In real terms (adjusted for 3.1% inflation), non-life grew by 2.8%, and life by 6.4%.

Market share: the top 15 insurers together account for 91.2% of the market, with AG Insurance in the leading position.

©Assuralia
 

Overall Profitability

In 2024, earned premiums amounted to €40.9 billion (2023: €38.1 billion).

  • Non-life: net technical-financial result of €1.4 billion (–6.3% of premiums)

  • Life: net technical-financial result of €1.83 billion (–9.8% of premiums)

This results in a pre-tax profit of €3.4 billion (8.2% of premiums), compared with €3.0 billion in 2023. The profit to be allocated (after tax and exceptional items) stands at €2.6 billion.
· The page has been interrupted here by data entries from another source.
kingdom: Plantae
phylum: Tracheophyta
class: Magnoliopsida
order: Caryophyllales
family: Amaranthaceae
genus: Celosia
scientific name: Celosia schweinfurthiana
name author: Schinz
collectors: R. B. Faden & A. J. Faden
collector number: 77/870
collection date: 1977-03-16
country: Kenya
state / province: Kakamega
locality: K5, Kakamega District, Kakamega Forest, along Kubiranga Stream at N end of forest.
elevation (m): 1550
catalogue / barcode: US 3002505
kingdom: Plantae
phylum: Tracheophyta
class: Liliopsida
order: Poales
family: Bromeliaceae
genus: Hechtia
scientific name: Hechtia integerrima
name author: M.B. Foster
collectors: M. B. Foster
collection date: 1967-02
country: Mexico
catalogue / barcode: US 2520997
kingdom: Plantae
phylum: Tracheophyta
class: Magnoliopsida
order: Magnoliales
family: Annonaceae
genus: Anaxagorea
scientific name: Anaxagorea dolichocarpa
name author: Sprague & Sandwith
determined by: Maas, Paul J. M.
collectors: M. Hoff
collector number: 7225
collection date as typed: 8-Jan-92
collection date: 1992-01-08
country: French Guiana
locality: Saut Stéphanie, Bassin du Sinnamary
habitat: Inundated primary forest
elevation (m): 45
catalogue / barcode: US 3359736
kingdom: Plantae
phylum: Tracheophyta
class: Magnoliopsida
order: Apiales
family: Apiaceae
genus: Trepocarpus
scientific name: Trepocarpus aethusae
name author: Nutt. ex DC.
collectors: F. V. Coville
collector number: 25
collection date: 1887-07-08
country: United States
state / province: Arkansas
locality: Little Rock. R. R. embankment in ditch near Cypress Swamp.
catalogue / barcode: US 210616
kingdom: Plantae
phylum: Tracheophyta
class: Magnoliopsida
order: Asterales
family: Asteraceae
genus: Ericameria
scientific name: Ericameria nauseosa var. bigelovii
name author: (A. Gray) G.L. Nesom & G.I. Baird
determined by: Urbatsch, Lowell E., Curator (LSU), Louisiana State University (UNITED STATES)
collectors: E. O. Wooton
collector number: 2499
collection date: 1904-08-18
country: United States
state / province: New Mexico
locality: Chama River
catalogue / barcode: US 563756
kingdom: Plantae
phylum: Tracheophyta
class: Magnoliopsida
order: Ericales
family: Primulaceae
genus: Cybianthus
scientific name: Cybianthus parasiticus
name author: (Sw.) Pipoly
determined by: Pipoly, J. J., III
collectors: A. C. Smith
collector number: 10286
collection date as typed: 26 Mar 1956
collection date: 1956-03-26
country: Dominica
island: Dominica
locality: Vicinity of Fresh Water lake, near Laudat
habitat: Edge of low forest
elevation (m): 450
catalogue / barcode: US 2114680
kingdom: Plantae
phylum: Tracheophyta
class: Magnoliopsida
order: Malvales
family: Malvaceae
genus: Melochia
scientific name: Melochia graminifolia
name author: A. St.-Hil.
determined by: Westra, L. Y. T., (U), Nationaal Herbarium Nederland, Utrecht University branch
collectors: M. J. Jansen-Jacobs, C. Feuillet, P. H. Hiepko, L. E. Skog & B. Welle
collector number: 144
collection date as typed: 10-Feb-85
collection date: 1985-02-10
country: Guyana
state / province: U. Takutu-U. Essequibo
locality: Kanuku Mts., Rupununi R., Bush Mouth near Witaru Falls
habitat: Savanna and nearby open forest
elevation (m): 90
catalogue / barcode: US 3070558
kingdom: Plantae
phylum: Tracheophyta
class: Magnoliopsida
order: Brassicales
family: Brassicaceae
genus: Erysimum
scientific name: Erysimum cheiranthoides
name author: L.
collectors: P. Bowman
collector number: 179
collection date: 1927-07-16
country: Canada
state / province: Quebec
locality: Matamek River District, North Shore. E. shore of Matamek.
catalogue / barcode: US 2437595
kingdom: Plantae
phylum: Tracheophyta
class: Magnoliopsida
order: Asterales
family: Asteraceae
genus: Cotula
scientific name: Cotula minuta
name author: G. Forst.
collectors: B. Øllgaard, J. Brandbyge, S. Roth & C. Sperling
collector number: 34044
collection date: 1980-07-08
Shareholders’ equity rose to €21.4 billion (2023: €20.6 billion). At market value (including unrealized gains), equity was 27% higher than the book value.

 

 

Technical and Financial Results / Expenses

In the fire, accident, and miscellaneous risks (P&C) branch, premiums increased by 6.3%, while commissions and overhead costs slightly decreased (–17.0% and –19.2%).
The claims ratio (including technical charges) in P&C rose to 65.1% of earned premiums (2023: 62.3%).
The combined ratio (claims + expenses as a percentage of earned premiums) increased to 95.7%.

In the workers’ compensation segment (Law of 1971), premium income grew strongly while relative costs declined. However, the claims burden increased, leading to a negative technical result (–4.7% of premiums).